Beaucoup de choses font sens seulement dix ans plus tard. Emilie Gobin Mignot cite d’ailleurs un livre qu’elle a lu en janvier dernier, Objectif : Mars ! (Petit manuel à l’usage des entrepreneurs qui rêvent de conquérir le monde), par Bruno Martinaud et Alain Bloch et qui lui font prendre conscience que les quatre co-fondateurs de l’Usine à Design avaient cherché à scaler alors qu’ils n’avaient pas encore consolidé la base.

" On a construit un immeuble à dix étages alors que le deuxième ne tenait pas encore ".

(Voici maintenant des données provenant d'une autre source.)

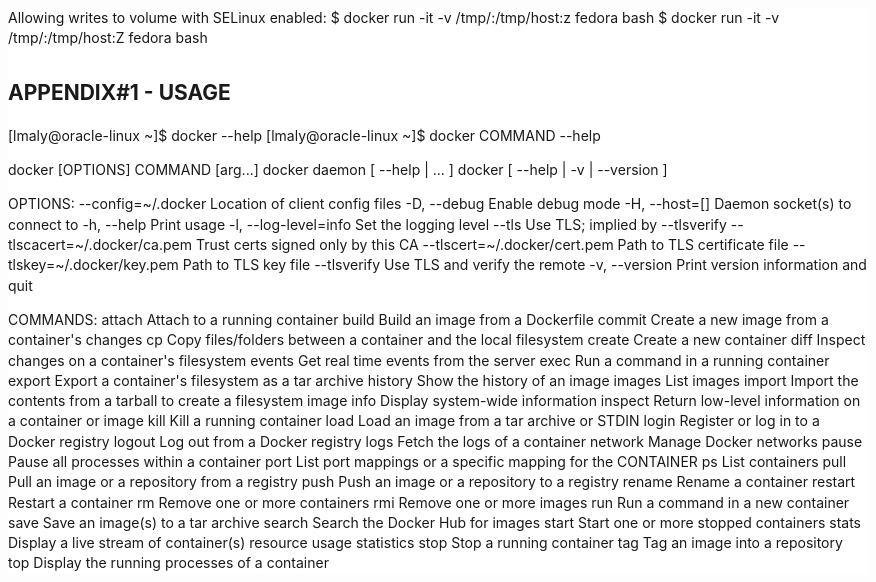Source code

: Allowing writes to volume with SELinux enabled:
$ docker run -it -v /tmp/:/tmp/host:z fedora bash
$ docker run -it -v /tmp/:/tmp/host:Z fedora bash


APPENDIX#1 - USAGE
------------------

[lmaly@oracle-linux ~]$ docker --help
[lmaly@oracle-linux ~]$ docker COMMAND --help

docker [OPTIONS] COMMAND [arg...]
docker daemon [ --help | ... ]
docker [ --help | -v | --version ]

OPTIONS:
--config=~/.docker              Location of client config files
-D, --debug                     Enable debug mode
-H, --host=[]                   Daemon socket(s) to connect to
-h, --help                      Print usage
-l, --log-level=info            Set the logging level
--tls                           Use TLS; implied by --tlsverify
--tlscacert=~/.docker/ca.pem    Trust certs signed only by this CA
--tlscert=~/.docker/cert.pem    Path to TLS certificate file
--tlskey=~/.docker/key.pem      Path to TLS key file
--tlsverify                     Use TLS and verify the remote
-v, --version                   Print version information and quit

COMMANDS:
attach    Attach to a running container
build     Build an image from a Dockerfile
commit    Create a new image from a container's changes
cp        Copy files/folders between a container and the local filesystem
create    Create a new container
diff      Inspect changes on a container's filesystem
events    Get real time events from the server
exec      Run a command in a running container
export    Export a container's filesystem as a tar archive
history   Show the history of an image
images    List images
import    Import the contents from a tarball to create a filesystem image
info      Display system-wide information
inspect   Return low-level information on a container or image
kill      Kill a running container
load      Load an image from a tar archive or STDIN
login     Register or log in to a Docker registry
logout    Log out from a Docker registry
logs      Fetch the logs of a container
network   Manage Docker networks
pause     Pause all processes within a container
port      List port mappings or a specific mapping for the CONTAINER
ps        List containers
pull      Pull an image or a repository from a registry
push      Push an image or a repository to a registry
rename    Rename a container
restart   Restart a container
rm        Remove one or more containers
rmi       Remove one or more images
run       Run a command in a new container
save      Save an image(s) to a tar archive
search    Search the Docker Hub for images
start     Start one or more stopped containers
stats     Display a live stream of container(s) resource usage statistics
stop      Stop a running container
tag       Tag an image into a repository
top       Display the running processes of a container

Emilie Gobin Mignot ne tient pourtant pas à s’appesantir sur l’expérience de l’Usine à Design. C’était il y a dix ans et elle ne souhaite pas que cette expérience la définisse en tant qu’entrepreneur. Pour Maddyness, elle accepte pourtant d’en reparler une dernière fois pour délivrer ce message sur sa vision de l’entrepreneuriat : 

" On se focalise trop souvent sur les licornes et les levées, sans parler du nombre d’entrepreneurs qui sont malheureux, dont les familles éclatent, qui sont en burn-out. Moi j’aspire à une vie plus équilibrée. Aujourd’hui je suis maman et j’ai envie de m’épanouir dans mon travail. Il se trouve que cela passe par l’entrepreneuriat. Et je ne dis surtout pas que l’innovation n’est pas nécessaire, que l’hyper croissance n’est pas formidable pour l’économie, mais à un moment donné c’est avant tout une histoire de vie…. Pour moi la réussite, c'est un épanouissement global. Et la réussite entrepreneuriale n'en est qu'une composante ! ".